The wall between so-called “serious” fiction and speculative fiction is real enough and high enough, but it’s not a figment of SF writers’ imaginations, and the guard towers on that ugly wall aren’t being manned by genre writers.

(interview with Dan Simmons)

It’s exhausting keeping interested in a genre whose leading luminaries are complete jackanapes. But that’s the truth. One can go blue in the face, trot out one tired encyclopedia-salesman routine, a little leather casebook of myriad examples where the above statement is proven to be mindless, irresponsible falsehood. But the dittoheads (so to speak) aren’t interested in buying. They’ll trot out the same, faux-wounded lines. And when the party line is kneejerked by someone who has written more than one superb, complex novel, and not some clone-a-hack, you know the genre is d-o-o-m-e-d.

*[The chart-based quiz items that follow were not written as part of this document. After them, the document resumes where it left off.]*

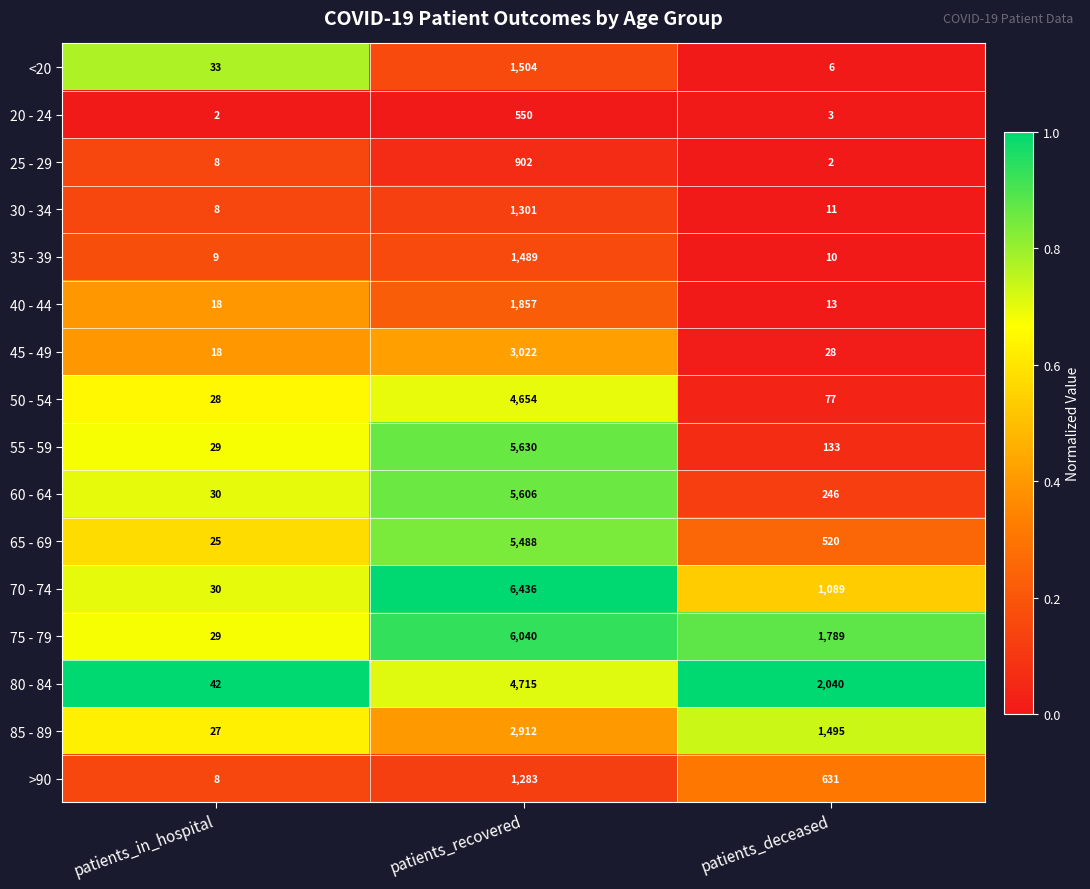

What is the sum of all 35 - 39 values?

1508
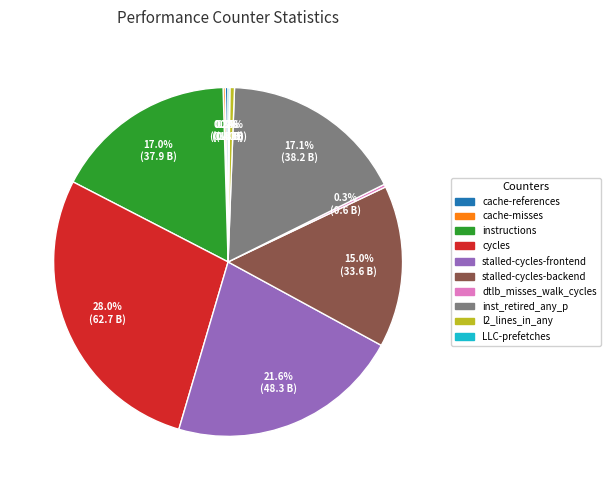

Combined, what portion of the pie is stalled-cycles-frontend and inst_retired_any_p?

38.7%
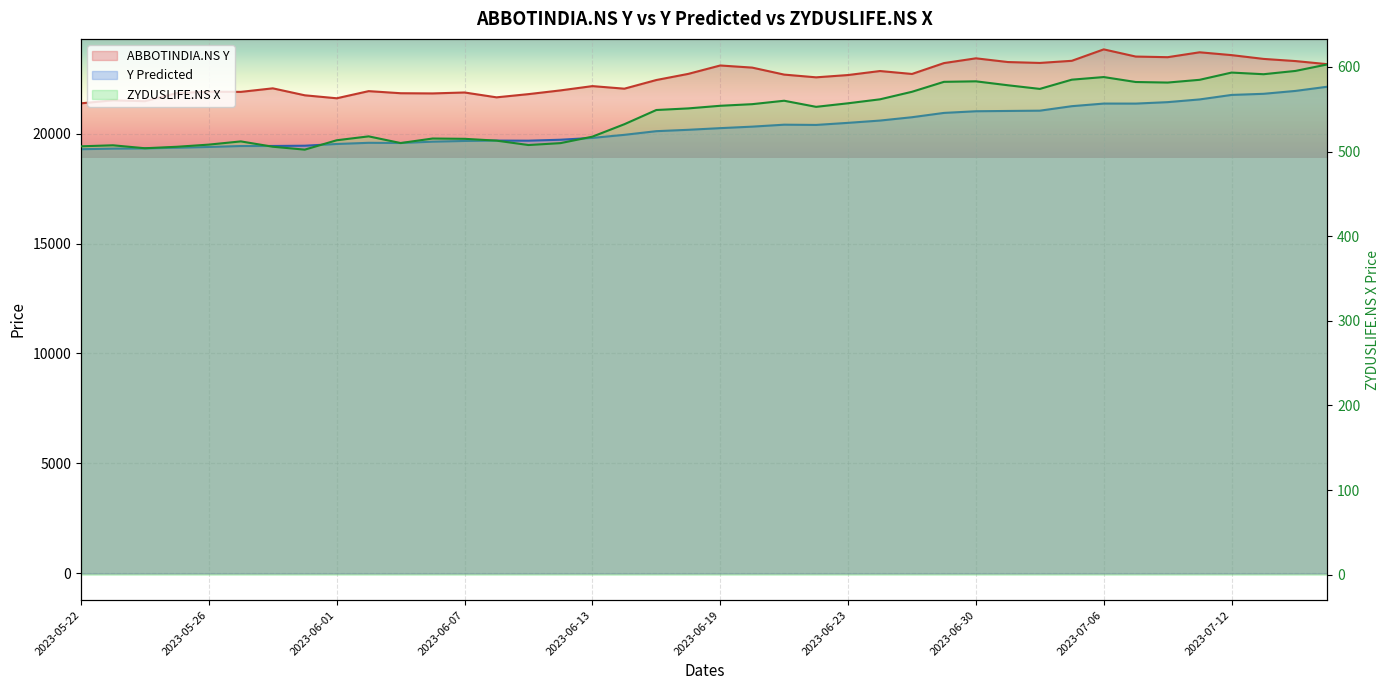

In ZYDUSLIFE.NS X, how many points are lower than both neighbors (excluding endpoints)?

8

(An aside, D.S. says: ” Perhaps I’ll believe that this snobby, ugly and unnecessary Berlin Wall between genre fiction and ‘serious fiction’ has been torn down when I see The New York Times and other heavy-hitter literary makers and shakers of record explaining why Greg Bear’s Blood Music is a work of near brilliance…” Right, like the glowing review Alan Cheuse gave of Bear’s Darwin’s Radio on NPR? Ah, there’s that Joseph Cornell-like suitcase again of mine! Can’t resist pulling it out. Anyway…)

So, it gets tiring. It gets tiring to (a) continually remind people outside of a given genre of the excellent, necessary work being done that happens to be in a genre, and simultaneously (b) be hammered with charges of elitism, snobbery, whatever one can throw that will stick, for engaging with the first group; these (b) people are not interested in breaking bread, but of protecting their own, needlessly small, astroturfs (“the iconic displacement of substance”-Prynne again.). Which is not to say that this, in the long run, is of cosmic significance. No weblog has much earthly significance, for that matter. But in trying to decide how to tweak the signal-to-noise of my own heart through this little “New post” box, it’s sometimes hard to know what constituencies to approach. Which ones nurture and which ones wither. In a year of Ptarmiganing, a year of shuttling badminton-like through different reading communities uneasily on my part. Some people-and I admire them to no end-can do this effortlessly, and with a knotty nuance that I know I lack. Is it good enough to write about only what strikes me? This turns over every 2-3 weeks or so, like a frenetic glacial lake. That’s the question-do generalist impulses create enough signal and drown out enough noise to make the effort worth it in the first place? I’d say yes. It’s certainly worth writing about. If anyone has any thoughts about this please throw them my way.